• Work required:
When the material ends, stop; until then, set down every line exactly.

• Data for the task:
—————
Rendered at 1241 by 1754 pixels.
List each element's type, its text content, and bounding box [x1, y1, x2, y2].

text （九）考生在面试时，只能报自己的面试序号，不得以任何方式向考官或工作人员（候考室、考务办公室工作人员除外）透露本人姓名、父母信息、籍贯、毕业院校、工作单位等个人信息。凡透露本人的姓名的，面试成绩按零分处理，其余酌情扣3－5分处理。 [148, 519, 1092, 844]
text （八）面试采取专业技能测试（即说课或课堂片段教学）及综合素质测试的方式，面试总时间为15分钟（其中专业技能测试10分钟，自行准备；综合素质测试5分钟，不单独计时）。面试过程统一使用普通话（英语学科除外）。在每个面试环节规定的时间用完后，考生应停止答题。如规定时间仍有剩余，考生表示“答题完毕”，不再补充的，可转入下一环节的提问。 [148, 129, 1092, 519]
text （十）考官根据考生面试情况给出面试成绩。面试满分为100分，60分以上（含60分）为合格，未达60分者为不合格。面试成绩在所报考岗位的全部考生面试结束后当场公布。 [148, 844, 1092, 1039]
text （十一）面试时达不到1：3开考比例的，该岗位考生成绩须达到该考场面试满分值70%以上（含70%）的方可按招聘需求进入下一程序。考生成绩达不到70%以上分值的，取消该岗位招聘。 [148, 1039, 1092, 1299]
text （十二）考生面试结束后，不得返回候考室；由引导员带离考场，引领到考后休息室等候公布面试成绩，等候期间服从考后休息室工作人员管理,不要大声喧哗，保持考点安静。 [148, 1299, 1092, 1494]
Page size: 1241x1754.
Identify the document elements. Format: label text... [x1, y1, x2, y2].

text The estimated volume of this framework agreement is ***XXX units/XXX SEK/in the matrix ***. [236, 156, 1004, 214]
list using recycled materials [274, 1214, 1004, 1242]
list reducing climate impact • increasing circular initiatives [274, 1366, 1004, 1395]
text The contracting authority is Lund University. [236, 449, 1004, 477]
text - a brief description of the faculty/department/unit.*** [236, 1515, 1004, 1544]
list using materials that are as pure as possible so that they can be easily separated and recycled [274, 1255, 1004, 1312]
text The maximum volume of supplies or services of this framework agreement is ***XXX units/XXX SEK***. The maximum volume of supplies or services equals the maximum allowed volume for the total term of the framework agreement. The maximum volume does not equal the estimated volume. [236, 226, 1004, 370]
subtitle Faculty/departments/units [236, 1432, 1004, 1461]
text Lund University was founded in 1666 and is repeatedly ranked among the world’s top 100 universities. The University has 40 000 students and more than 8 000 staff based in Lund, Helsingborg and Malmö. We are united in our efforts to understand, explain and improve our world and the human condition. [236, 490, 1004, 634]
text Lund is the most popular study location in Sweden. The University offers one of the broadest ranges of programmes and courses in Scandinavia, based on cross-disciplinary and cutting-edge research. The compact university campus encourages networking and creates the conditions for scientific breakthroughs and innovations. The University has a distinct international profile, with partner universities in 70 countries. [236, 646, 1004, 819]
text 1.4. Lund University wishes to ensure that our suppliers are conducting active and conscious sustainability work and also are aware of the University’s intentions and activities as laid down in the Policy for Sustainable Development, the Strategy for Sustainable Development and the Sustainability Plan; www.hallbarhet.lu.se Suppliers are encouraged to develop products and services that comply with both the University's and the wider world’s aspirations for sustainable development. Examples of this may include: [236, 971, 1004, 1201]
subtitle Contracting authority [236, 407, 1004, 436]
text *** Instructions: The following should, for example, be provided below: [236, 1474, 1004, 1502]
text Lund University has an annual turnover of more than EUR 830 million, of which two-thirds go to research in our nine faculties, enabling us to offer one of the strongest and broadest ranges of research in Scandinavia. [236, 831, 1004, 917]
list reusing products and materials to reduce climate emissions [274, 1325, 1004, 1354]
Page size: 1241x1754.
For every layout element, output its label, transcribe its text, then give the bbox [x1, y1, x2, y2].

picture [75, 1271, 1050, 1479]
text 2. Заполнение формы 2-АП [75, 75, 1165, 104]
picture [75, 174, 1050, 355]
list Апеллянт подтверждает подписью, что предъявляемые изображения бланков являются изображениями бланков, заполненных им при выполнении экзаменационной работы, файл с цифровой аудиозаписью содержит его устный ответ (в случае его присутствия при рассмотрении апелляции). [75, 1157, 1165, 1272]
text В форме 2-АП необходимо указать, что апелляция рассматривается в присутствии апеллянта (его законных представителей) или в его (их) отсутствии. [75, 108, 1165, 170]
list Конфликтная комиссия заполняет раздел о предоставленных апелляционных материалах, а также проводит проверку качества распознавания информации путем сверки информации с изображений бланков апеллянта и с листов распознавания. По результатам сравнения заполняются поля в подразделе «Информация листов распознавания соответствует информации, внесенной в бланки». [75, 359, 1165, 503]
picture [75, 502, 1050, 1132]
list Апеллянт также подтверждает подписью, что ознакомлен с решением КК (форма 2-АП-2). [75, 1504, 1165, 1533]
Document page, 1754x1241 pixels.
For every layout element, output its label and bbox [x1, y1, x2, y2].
—————
• Written response:
Rendered at 1241 by 1754 pixels.
List each element's type, its text content, and bounding box [x1, y1, x2, y2].

text （九）考生在面试时，只能报自己的面试序号，不得以任何方式向考官或工作人员（候考室、考务办公室工作人员除外）透露本人姓名、父母信息、籍贯、毕业院校、工作单位等个人信息。凡透露本人的姓名的，面试成绩按零分处理，其余酌情扣3－5分处理。 [148, 519, 1092, 844]
text （八）面试采取专业技能测试（即说课或课堂片段教学）及综合素质测试的方式，面试总时间为15分钟（其中专业技能测试10分钟，自行准备；综合素质测试5分钟，不单独计时）。面试过程统一使用普通话（英语学科除外）。在每个面试环节规定的时间用完后，考生应停止答题。如规定时间仍有剩余，考生表示“答题完毕”，不再补充的，可转入下一环节的提问。 [148, 129, 1092, 519]
text （十）考官根据考生面试情况给出面试成绩。面试满分为100分，60分以上（含60分）为合格，未达60分者为不合格。面试成绩在所报考岗位的全部考生面试结束后当场公布。 [148, 844, 1092, 1039]
text （十一）面试时达不到1：3开考比例的，该岗位考生成绩须达到该考场面试满分值70%以上（含70%）的方可按招聘需求进入下一程序。考生成绩达不到70%以上分值的，取消该岗位招聘。 [148, 1039, 1092, 1299]
text （十二）考生面试结束后，不得返回候考室；由引导员带离考场，引领到考后休息室等候公布面试成绩，等候期间服从考后休息室工作人员管理,不要大声喧哗，保持考点安静。 [148, 1299, 1092, 1494]
Page size: 1241x1754.
Identify the document elements. Format: label text... [x1, y1, x2, y2].

text The estimated volume of this framework agreement is ***XXX units/XXX SEK/in the matrix ***. [236, 156, 1004, 214]
list using recycled materials [274, 1214, 1004, 1242]
list reducing climate impact • increasing circular initiatives [274, 1366, 1004, 1395]
text The contracting authority is Lund University. [236, 449, 1004, 477]
text - a brief description of the faculty/department/unit.*** [236, 1515, 1004, 1544]
list using materials that are as pure as possible so that they can be easily separated and recycled [274, 1255, 1004, 1312]
text The maximum volume of supplies or services of this framework agreement is ***XXX units/XXX SEK***. The maximum volume of supplies or services equals the maximum allowed volume for the total term of the framework agreement. The maximum volume does not equal the estimated volume. [236, 226, 1004, 370]
subtitle Faculty/departments/units [236, 1432, 1004, 1461]
text Lund University was founded in 1666 and is repeatedly ranked among the world’s top 100 universities. The University has 40 000 students and more than 8 000 staff based in Lund, Helsingborg and Malmö. We are united in our efforts to understand, explain and improve our world and the human condition. [236, 490, 1004, 634]
text Lund is the most popular study location in Sweden. The University offers one of the broadest ranges of programmes and courses in Scandinavia, based on cross-disciplinary and cutting-edge research. The compact university campus encourages networking and creates the conditions for scientific breakthroughs and innovations. The University has a distinct international profile, with partner universities in 70 countries. [236, 646, 1004, 819]
text 1.4. Lund University wishes to ensure that our suppliers are conducting active and conscious sustainability work and also are aware of the University’s intentions and activities as laid down in the Policy for Sustainable Development, the Strategy for Sustainable Development and the Sustainability Plan; www.hallbarhet.lu.se Suppliers are encouraged to develop products and services that comply with both the University's and the wider world’s aspirations for sustainable development. Examples of this may include: [236, 971, 1004, 1201]
subtitle Contracting authority [236, 407, 1004, 436]
text *** Instructions: The following should, for example, be provided below: [236, 1474, 1004, 1502]
text Lund University has an annual turnover of more than EUR 830 million, of which two-thirds go to research in our nine faculties, enabling us to offer one of the strongest and broadest ranges of research in Scandinavia. [236, 831, 1004, 917]
list reusing products and materials to reduce climate emissions [274, 1325, 1004, 1354]
Page size: 1241x1754.
For every layout element, output its label, transcribe its text, then give the bbox [x1, y1, x2, y2].

picture [75, 1271, 1050, 1479]
text 2. Заполнение формы 2-АП [75, 75, 1165, 104]
picture [75, 174, 1050, 355]
list Апеллянт подтверждает подписью, что предъявляемые изображения бланков являются изображениями бланков, заполненных им при выполнении экзаменационной работы, файл с цифровой аудиозаписью содержит его устный ответ (в случае его присутствия при рассмотрении апелляции). [75, 1157, 1165, 1272]
text В форме 2-АП необходимо указать, что апелляция рассматривается в присутствии апеллянта (его законных представителей) или в его (их) отсутствии. [75, 108, 1165, 170]
list Конфликтная комиссия заполняет раздел о предоставленных апелляционных материалах, а также проводит проверку качества распознавания информации путем сверки информации с изображений бланков апеллянта и с листов распознавания. По результатам сравнения заполняются поля в подразделе «Информация листов распознавания соответствует информации, внесенной в бланки». [75, 359, 1165, 503]
picture [75, 502, 1050, 1132]
list Апеллянт также подтверждает подписью, что ознакомлен с решением КК (форма 2-АП-2). [75, 1504, 1165, 1533]
Document page, 1754x1241 pixels.
For every layout element, output its label and bbox [x1, y1, x2, y2].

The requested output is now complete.